To start with, that is coming from a President that … I’d stop there.
If ‘Nigerian Graduates’ are to a large part unemployable, then the problem has to do with the Nigerian educational system. Having spent four years in a tertiary institution approved by the Nigerian Universities Commission, I can say that the prevalent motivation among Nigerian Students is to pass exams. When that is the primary reason you are in school and it is the only thing required of you from your Professors and the society at large, true educational value is missing. In the Nigerian educational system, you have little incentive for exceptional performance beyond acing exams by cramming your way through.
A lot of young people in Nigeria are rising to the challenge though, and like myself, are acquiring relevant skills of the age to contribute to the global tech wave. Have you heard about The Team of Five Nigerian Girls who won the $10,000 App Award at the Technovation World Challenge in California for their app, FD Detector, to fight fake drugs in the country?
Things are changing. Many Nigerian youths are realizing that the key to employability is possessing a good set of hard skills along side a good school result.
Osita Daniel
I’ve interviewed over 100 people over the last five years, and here is what I think
Next to zero guardian counseling exists at Primary and Secondary school level – For this reason, many people end up studying courses in university that they have no business with, hence, they struggle throughout university, come out with bad grades, become mentally jaded, demoralized … and so their story goes..

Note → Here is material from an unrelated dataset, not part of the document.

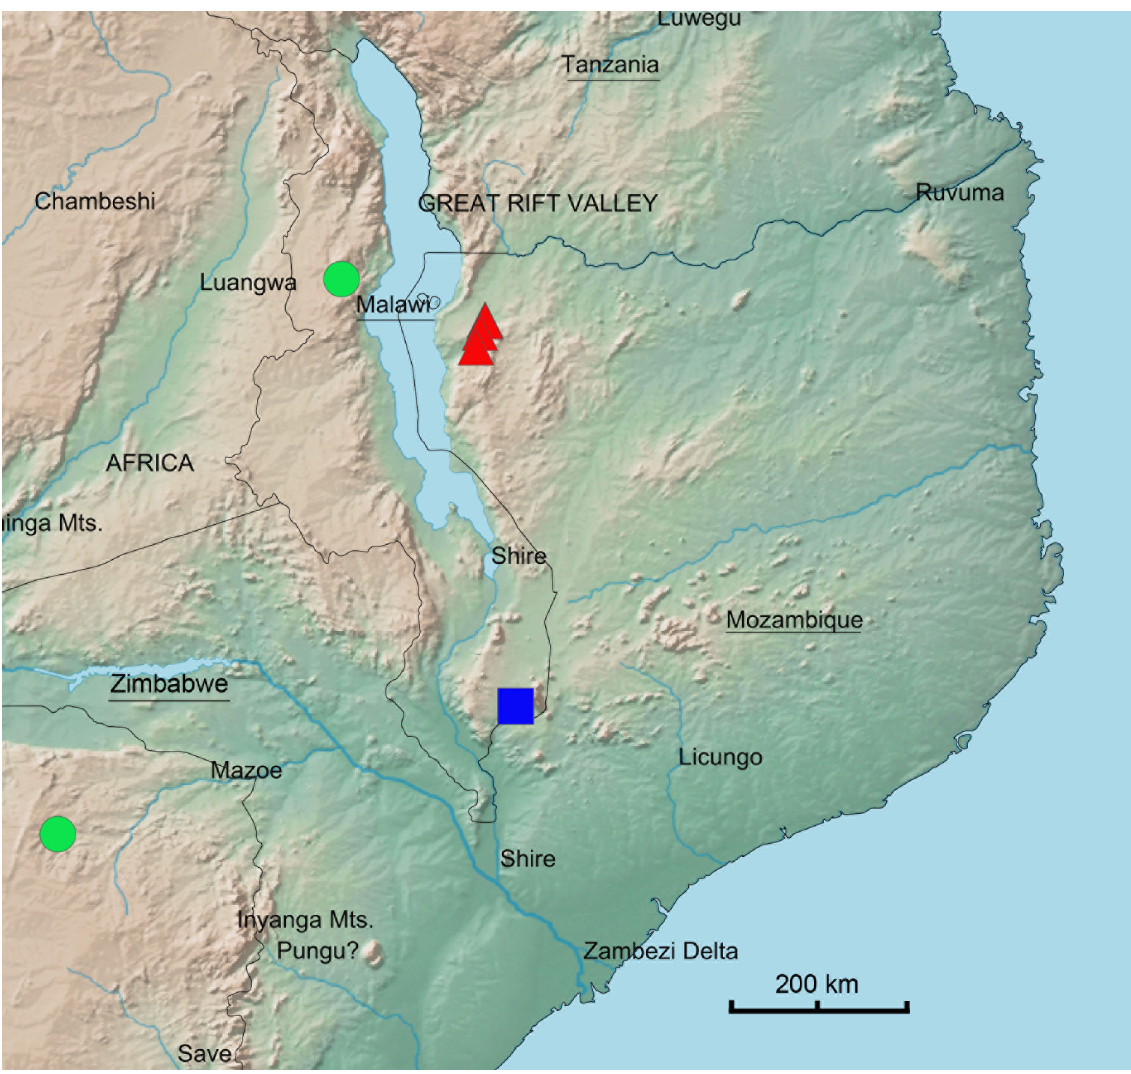
Fig. 8. Distribution. Xevioso cepfi sp. nov. (▲), Xevioso jocquei Griswold, 1990 (■), Xevioso megcummingae sp. nov.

Next to zero vocational training at secondary school level – If proper vocational training at pre and post secondary school level exists, many people will quickly find what they have passion for, and hence, they can start developing that skill early enough
Next to zero understanding that you don’t need to be employed – Yes, you don’t need to be employed. We still need a lot of plumbers, auto mechanics, carpenters, technicians e.t.c who know what they are doing. There is serious shortage of it. The young man who produced the furniture I use in my home today is not up to 30 years of age. He has developed himself in that area, and for the amount he charged for the job, he is surely doing fairly well. His packaging was awesome. Came with his iPad, showed me designs, discussed with me till we agreed on something I like, and then we agreed a price and he begun. My point here is this: hone a skill. Today, my means of livelihood is by a skill I developed, and its not even remotely close to anything I learnt in school.There are other cases that are related to total failure at the foundational level of the individual (maybe wrong parenting and stuff), but many of those cases are isolated and hence, not the norm.